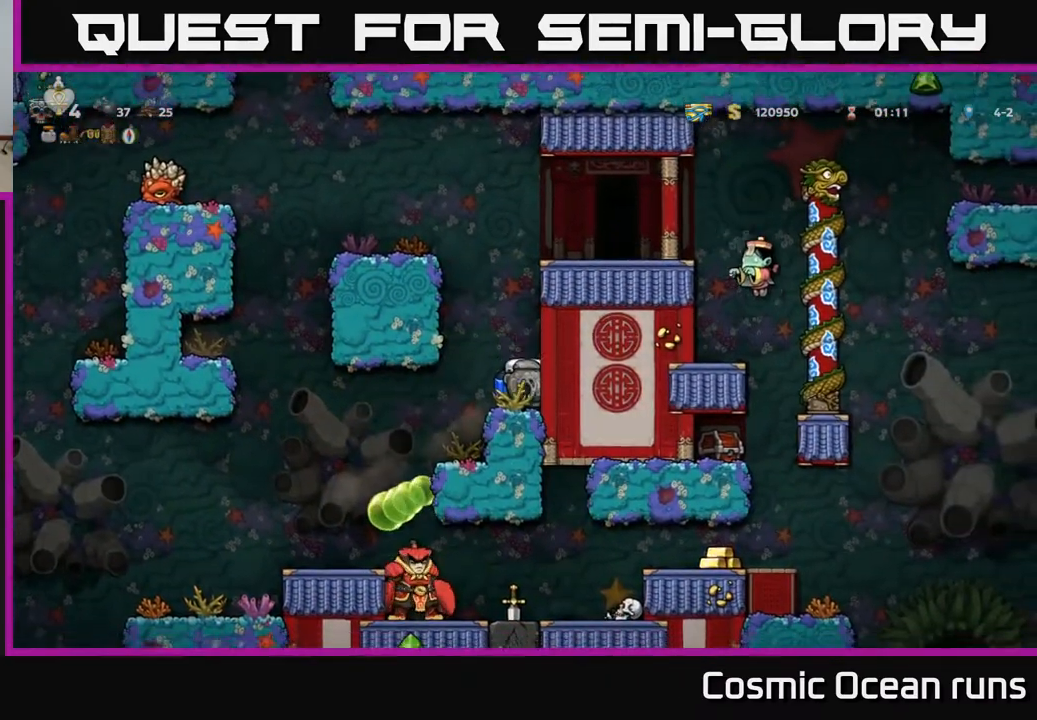
{"buttons": ["A"], "left_stick": "center", "right_stick": "center", "events": [[183, "A", "down"], [300, "A", "up"], [367, "A", "down"]]}
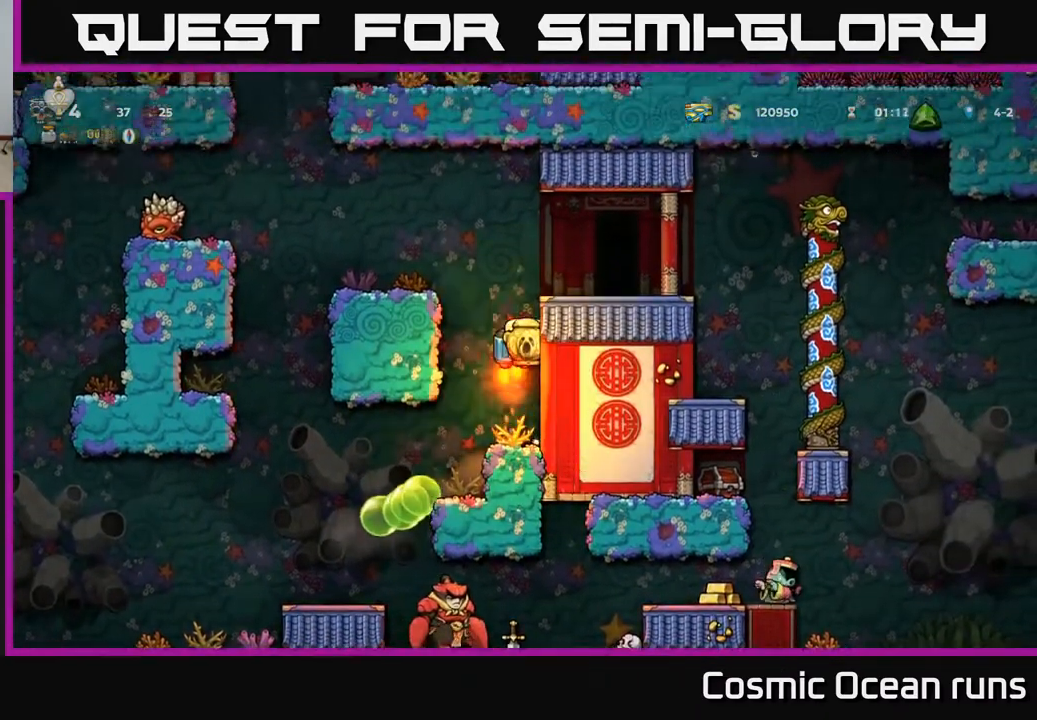
{"buttons": [], "left_stick": "center", "right_stick": "center", "events": [[50, "A", "up"], [150, "A", "down"], [350, "A", "up"], [400, "DPAD_RIGHT", "down"], [467, "DPAD_RIGHT", "up"]]}
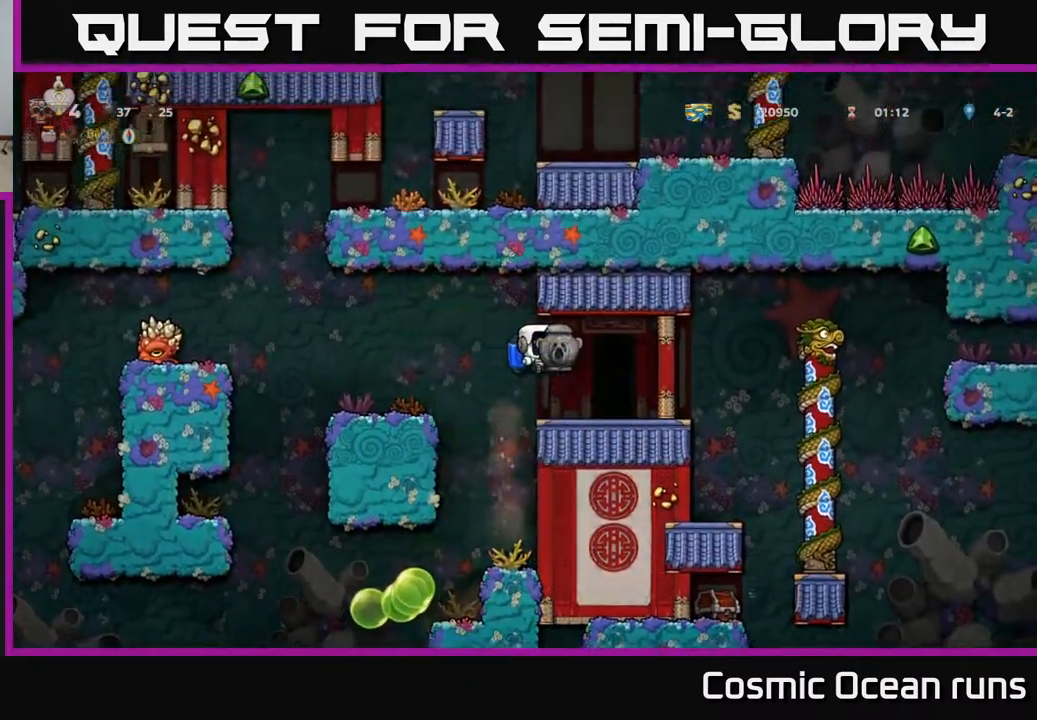
{"buttons": ["X", "DPAD_DOWN"], "left_stick": "center", "right_stick": "center", "events": [[283, "DPAD_DOWN", "down"], [400, "X", "down"]]}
++++++
# [WHAT THE TASK ASKS]
Please set down every line of the listing verbatim, excluding its pictures.

# [EXPECTED ANSWER]
{"buttons": ["A"], "left_stick": "center", "right_stick": "center", "events": [[183, "A", "down"], [300, "A", "up"], [367, "A", "down"]]}
{"buttons": [], "left_stick": "center", "right_stick": "center", "events": [[50, "A", "up"], [150, "A", "down"], [350, "A", "up"], [400, "DPAD_RIGHT", "down"], [467, "DPAD_RIGHT", "up"]]}
{"buttons": ["X", "DPAD_DOWN"], "left_stick": "center", "right_stick": "center", "events": [[283, "DPAD_DOWN", "down"], [400, "X", "down"]]}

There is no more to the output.